#### [Extract provided]

Overview:
Dodge v. Ford Motor Co., 204 Mich 459; 170 NW 668 (1919), was a landmark case where the Michigan Supreme Court ruled that Henry Ford must operate the Ford Motor Company in the interests of its shareholders, rather than for the benefit of employees or customers. This case is often cited to affirm the principle of “shareholder primacy” in corporate America, though this concept has faced some criticism. Simultaneously, the ruling upheld the business judgment rule, granting Ford significant discretion in managing the company.
Facts:
By 1916, Ford Motor Company had accumulated a $60 million surplus. Over the years, the price of the Model T, Ford’s mainstay product, had been consistently reduced, while worker wages had dramatically increased. Henry Ford, the company’s president and majority stockholder, sought to stop special dividends for shareholders, favoring substantial investments in new plants. These investments aimed to significantly increase production, boost employment, and further reduce the costs and prices of Ford cars.
Henry Ford’s Public Defense:
Ford publicly defended his strategy, stating, “My ambition is to employ still more men, to spread the benefits of this industrial system to the greatest possible number, to help them build up their lives and their homes. To do this, we are putting the greatest share of our profits back in the business.” Ford believed that while this approach might benefit the company in the long run, shareholder value was not his main consideration.
Minority Shareholder Opposition:
Minority shareholders objected to Ford’s strategy, demanding that he stop reducing car prices, especially when they could barely meet car order demands, and continue paying out special dividends from the capital surplus instead of investing in new plants. Among these shareholders were John Francis Dodge and Horace Elgin Dodge, who collectively owned 10% of the company, making them significant shareholders next to Ford.

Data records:

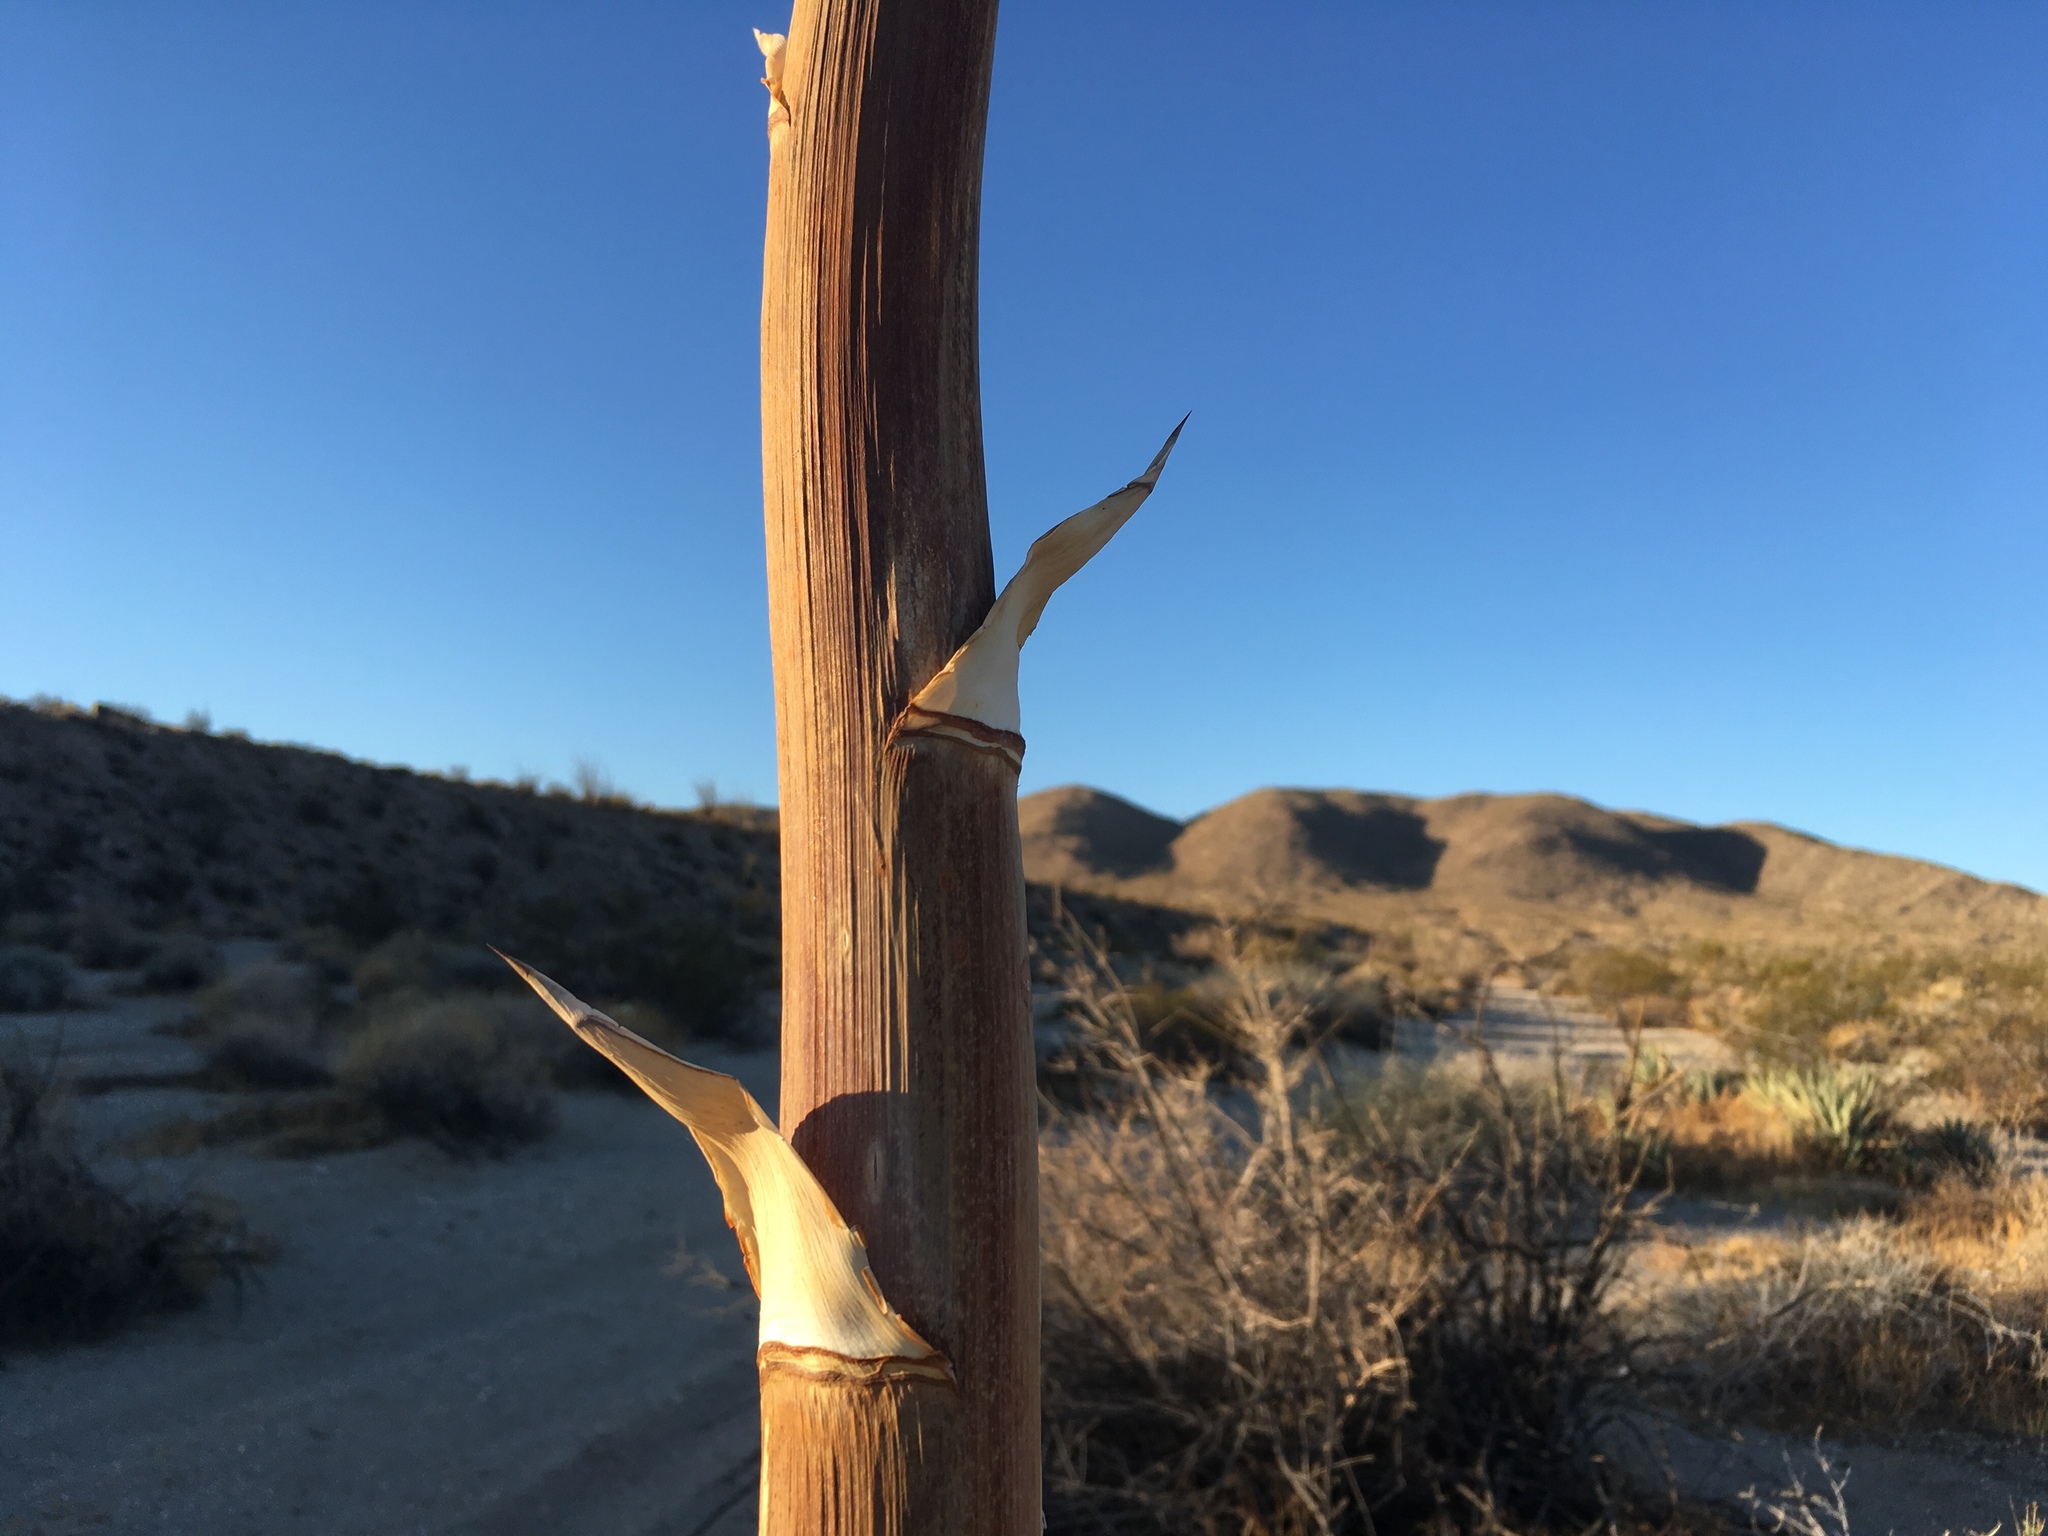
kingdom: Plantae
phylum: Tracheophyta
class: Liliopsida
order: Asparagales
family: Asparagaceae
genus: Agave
---
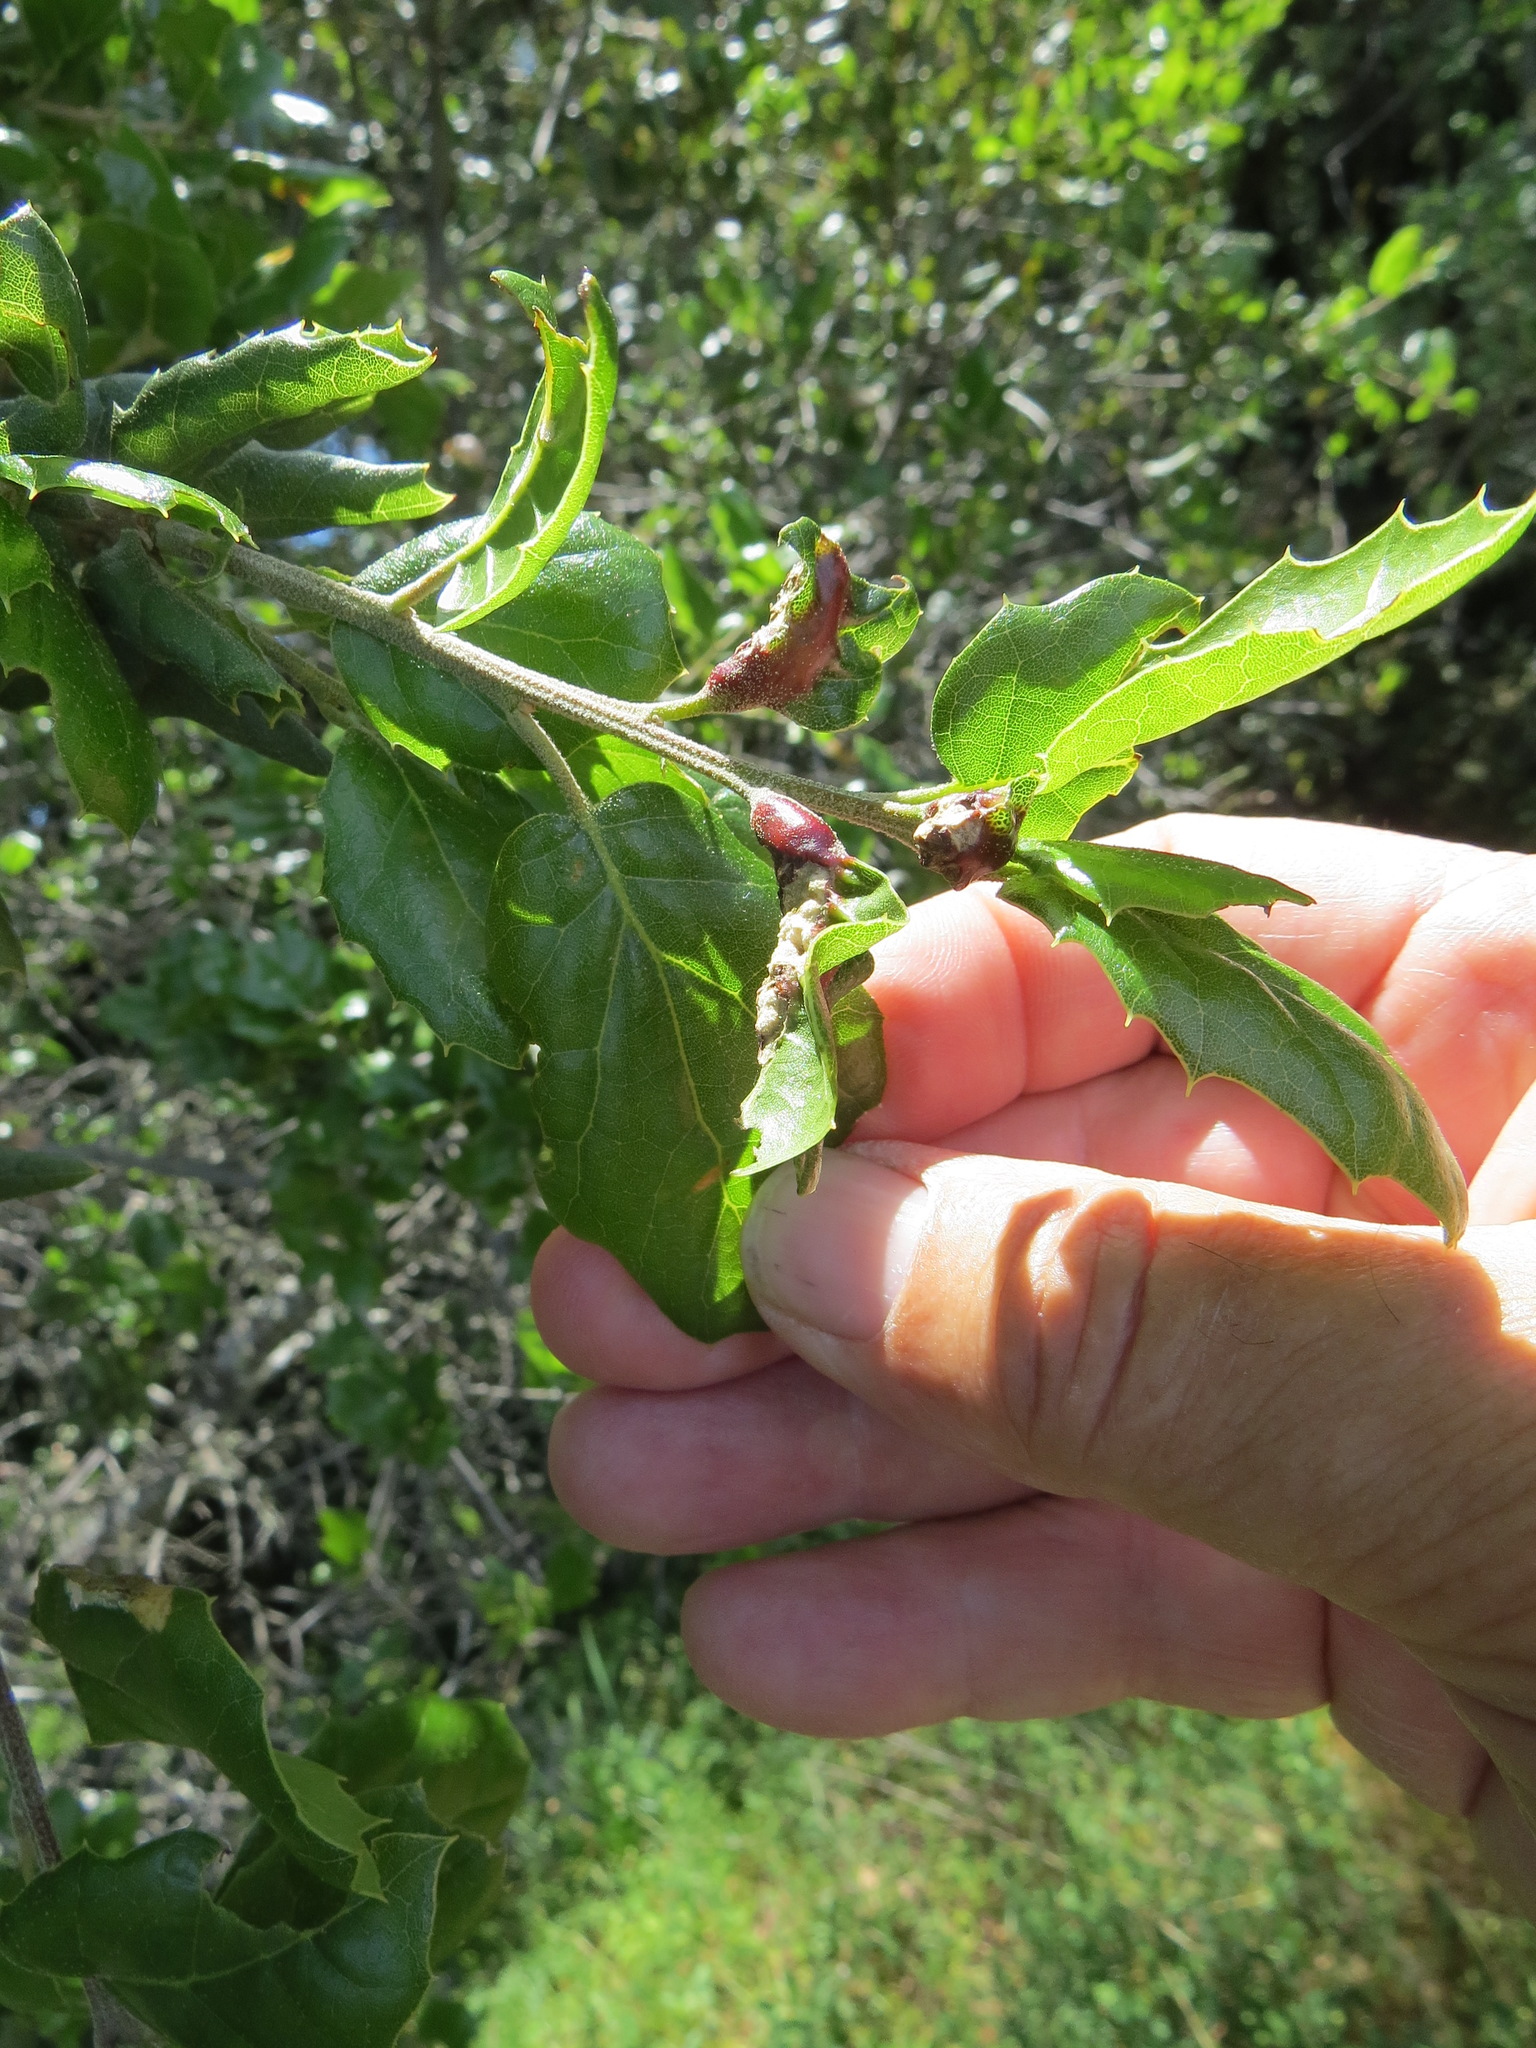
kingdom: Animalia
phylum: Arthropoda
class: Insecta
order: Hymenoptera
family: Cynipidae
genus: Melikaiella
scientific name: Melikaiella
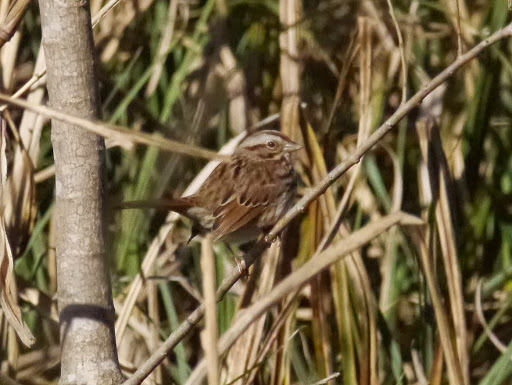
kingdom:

#### [Prompt]
Answer these questions about the case summary:
(a) What surplus had Ford Motor Company accumulated by 1916?
(b) What share of the company did John Francis Dodge and Horace Elgin Dodge own together?
(c) Which court decided the case, and in what year?

#### [Problem solution]
(a) $60 million
(b) 10%
(c) The Michigan Supreme Court, in 1919